Tried it on 10K rows, mine takes a second or so, yours is instantaneous. – Tom Sharpe Apr 04 '23 at 07:57
2

Who would have thought, `LAMBDA()` keeps surprising me. Mostly slow, quick at times =) – JvdV Apr 04 '23 at 07:59
I am surprised too, I tested it for 10K rows too: Tom (0.77s), JvdV (0.06), and mine (21s). I am using a `LAMBDA()` too (`MAP`) but it gives the worse performance. – David Leal Apr 06 '23 at 13:47
Just for curiosity, I tested this one: `=LET(in,A2:C10,A,TAKE(in,,1),C,TAKE(in,,-1), ux, UNIQUE(A),m, MINIFS(C,A,ux),FILTER(in,1-ISNA(XMATCH(A&"_"&C,ux&"_"&m))))` is the fastest one. I tested for `100K` rows: JvdV(0.54s) and this solution (0.24s), the `LAMBDA` solution is incredibly fast anyway. To be aware of possible false positives due to concatenation, but not really based on the input data string pattern. I didn't test the other solutions, because the performance was lower already for fewer rows. – David Leal Apr 06 '23 at 15:04

JvdV · Answer 2 · 2023-04-03T20:54:40.180

3

One option:

Formula in E1:

=LET(x,TOROW(UNIQUE(A2:A10)),FILTER(A2:C10,BYROW((A2:A10=x)*(C2:C10=MINIFS(C2:C10,A2:A10,x)),LAMBDA(z,SUM(z)))))

edited Apr 03 '23 at 20:54

answered Apr 03 '23 at 18:27

JvdV

70,606
8
39
70

1

Why `(y)` and not `y`? – Jos Woolley Apr 03 '23 at 19:03
@JosWoolley, typo I suppose =). Ill get rid of that whole variable. Not needed. – JvdV Apr 03 '23 at 20:54
1

This really helped me today. @JvdV Sir. – Mayukh Bhattacharya Jun 26 '23 at 11:41

score 3 · Answer 3 · answered Apr 04 '23 at 05:21

Cheapest Car By Make

Here's a REDUCE version. Hopefully, there aren't too many makes.

=LET(d,A2:C10,bc,1,pc,3,
    b,INDEX(d,,bc),u,UNIQUE(b),
DROP(REDUCE("",SEQUENCE(ROWS(u)),LAMBDA(rr,r,
    VSTACK(rr,TAKE(SORT(FILTER(d,b=INDEX(u,r),""),pc),1)))),1))

The Variables

d - the data (range)
bc - the make column index
pc - the price column index
b - the make column
u - the unique makes
rr - the current Reduce result
r - the current Reduce row

The Flow

For each make, the data is FILTERed by the UNIQUE make at the row INDEX supplied from the SEQUENCE function, SORTed, and only the first row is TAKEn.
Each row is VSTACKed to the bottom of the previous ones, the REDUCEd result, and finally, the initial erroring row is DROPped.

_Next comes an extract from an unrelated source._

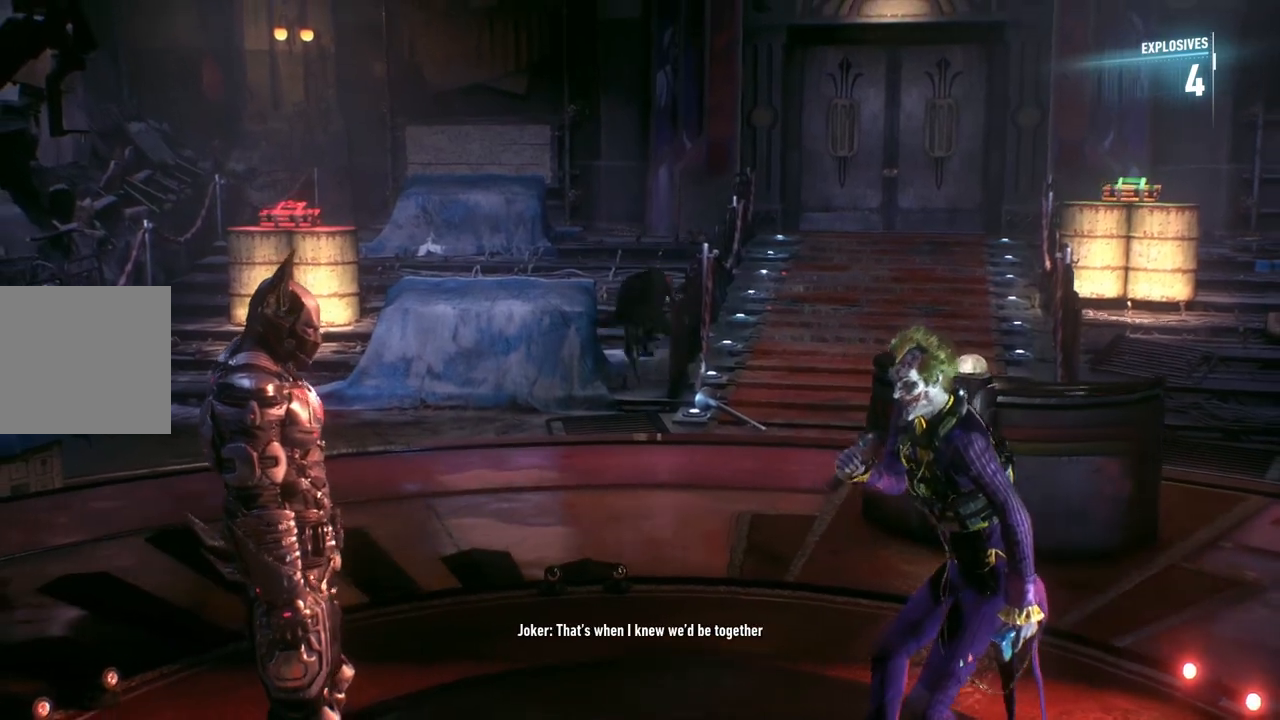
{"buttons": [], "left_stick": "left", "right_stick": "center", "events": []}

This was fast when tested on 10K rows (I tried a similar approach with the the sort outside the reduce and the result was dismal, as we found previously). — Tom Sharpe, Apr 04 '23 at 09:02

David Leal · Answer 4 · 2023-04-06T18:23:38.647

Here is another option, it is based on ranking by price within each group (brand) formula 1:

=LET(in,A2:C10,A,TAKE(in,,1),C,TAKE(in,,-1),
 r, MAP(A,C,LAMBDA(x,y,SUM((A=x)*(C<y))+1)),FILTER(in,r=1))

Here is the output: Note: I changed intentionally the price of Ford Expeditor to the same lowest price of Mazda and also interchanged Mazda3 with Tundra for testing purposes, to make sure the order by the brand is not relevant and that it ranks by group properly.

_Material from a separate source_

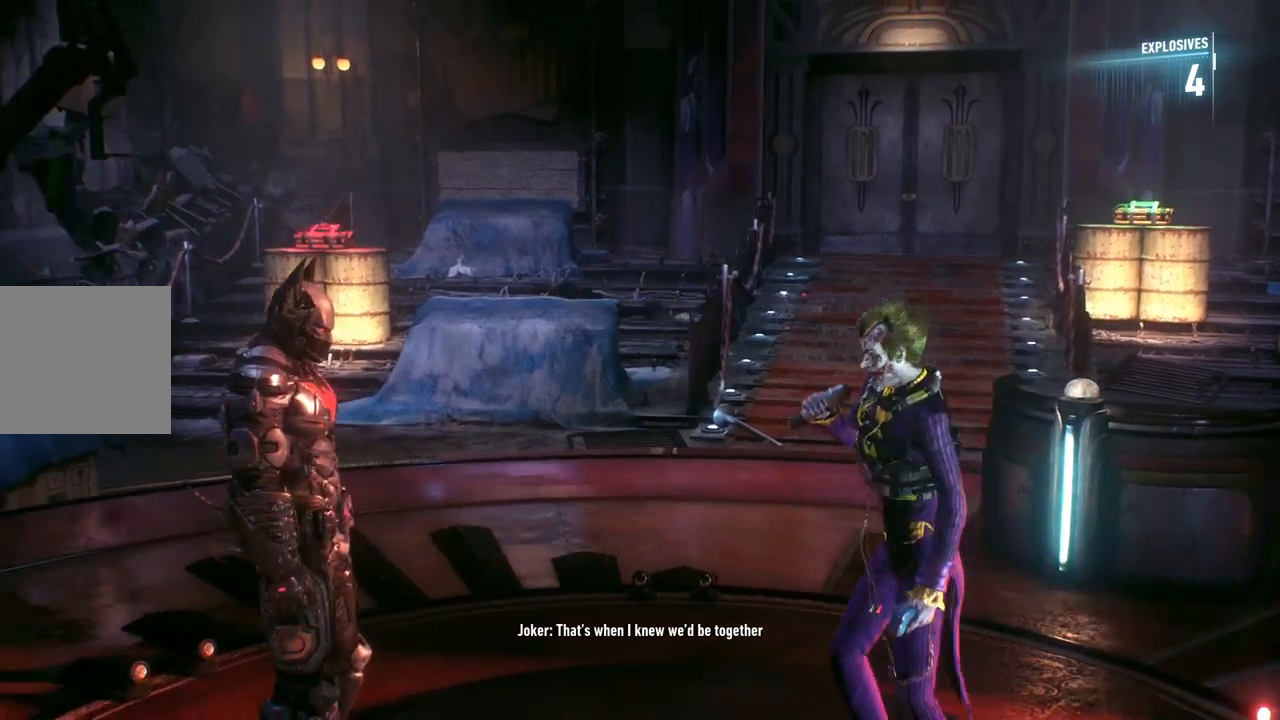
{"buttons": [], "left_stick": "up", "right_stick": "center", "events": [[117, "left_stick", "up-left"], [333, "left_stick", "up"]]}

For illustrative purposes, here is the output of r (rank), so we can see how it works:

The good thing about this approach is that with minimal changes, you can change the filter criteria. For example to get the two lowest prices by brand, just filter by 2.

If you want to rank by maximum price instead, then change (C < y) with (C > y), so it is additional flexibility this approach has.

Performance

See comments on VBasic2008 and Tom Sharpe's answers. The above solution (formula 1) for a large dataset of around 10K rows, shows lower performance (54secs) compared to JvdV and Tom solutions (fraction of a second). Being JvdV the fastest one. I didn't consider VBasic2008's solution because we know from other questions/answers that REDUCE/VSTACK has a significant time consumption. Then I found the following approach (formula 2):

=LET(in,A2:C10,A,TAKE(in,,1),C,TAKE(in,,-1), ux, UNIQUE(A),m, 
 MINIFS(C,A,ux),FILTER(in,1-ISNA(XMATCH(A&"_"&C,ux&"_"&m))))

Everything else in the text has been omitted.